Birds, bats, bees, butterflies, beetles, and other small mammals that pollinate plants are responsible for bringing us one out of every three bites of food. Pollinating animals travel from plant to plant carrying pollen on their bodies that allows the transfer of genetic material critical to the reproductive system of most flowering plants.
Virtually all of the world’s seed plants need to be pollinated. This is just as true for cone-bearing plants, such as pine trees, as for the more colorful and familiar flowering plants. Pollen, looking like insignificant yellow dust, bears a plant’s male cells and is a vital link in the reproductive cycle.
Careful planning is essential to creating a successful pollinator garden. Follow these easy steps to make sure you have everything covered before you make your investment.
- Location: Butterflies and other pollinators like to bask in the sun and some of their favorite wildflowers grow best in full or partial sun with some protection from the wind.
- Soil type: Your soil type and the amount of sunlight it gets will help determine the kinds of plants you can grow.
- Native Plants: These are the ideal choice because they require less maintenance and tend to be heartier.
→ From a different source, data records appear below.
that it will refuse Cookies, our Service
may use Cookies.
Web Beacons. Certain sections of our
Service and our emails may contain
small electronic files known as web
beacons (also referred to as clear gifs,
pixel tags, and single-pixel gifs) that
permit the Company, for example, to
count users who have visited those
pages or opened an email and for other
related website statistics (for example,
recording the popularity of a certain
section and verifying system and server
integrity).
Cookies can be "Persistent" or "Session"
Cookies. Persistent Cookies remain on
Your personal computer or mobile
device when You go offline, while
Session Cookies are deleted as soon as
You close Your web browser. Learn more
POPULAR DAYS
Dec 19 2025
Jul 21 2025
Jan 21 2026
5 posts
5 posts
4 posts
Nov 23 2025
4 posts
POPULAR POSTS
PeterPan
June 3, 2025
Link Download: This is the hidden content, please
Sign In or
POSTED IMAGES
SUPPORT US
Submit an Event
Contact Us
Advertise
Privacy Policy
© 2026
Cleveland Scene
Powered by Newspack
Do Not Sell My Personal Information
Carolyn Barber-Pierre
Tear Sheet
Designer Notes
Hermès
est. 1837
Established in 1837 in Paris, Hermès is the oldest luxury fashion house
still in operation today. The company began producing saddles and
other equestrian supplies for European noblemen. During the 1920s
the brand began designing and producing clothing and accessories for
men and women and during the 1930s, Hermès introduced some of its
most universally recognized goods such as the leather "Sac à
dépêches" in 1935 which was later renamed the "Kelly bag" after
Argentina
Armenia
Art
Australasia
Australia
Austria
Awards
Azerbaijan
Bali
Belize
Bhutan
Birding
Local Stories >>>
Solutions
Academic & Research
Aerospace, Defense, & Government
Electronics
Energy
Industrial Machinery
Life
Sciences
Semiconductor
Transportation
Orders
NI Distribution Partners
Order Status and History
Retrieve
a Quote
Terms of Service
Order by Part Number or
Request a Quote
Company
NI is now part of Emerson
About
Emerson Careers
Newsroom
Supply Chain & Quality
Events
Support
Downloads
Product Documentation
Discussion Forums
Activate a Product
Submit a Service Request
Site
You’ll also want to focus on selecting perennials to ensure your plants come back each year and don’t require a lot of maintenance.
- Seeds vs. plants: Seeds are more economical, especially for larger gardens, but will require more time. If you’re using seeds, plan on dispersing them in the fall or late winter ahead of your summer growing season. This gives the seeds time to germinate. Nursery-started plants cost more, but will generally give you a quick return on your investment and bring pollinators into your yard.
- Food Source: Pollinators need nectar early in the spring, throughout the summer and even into the fall. Choosing plants that bloom at different times will help you create a bright and colorful garden that both you and pollinators will love for months!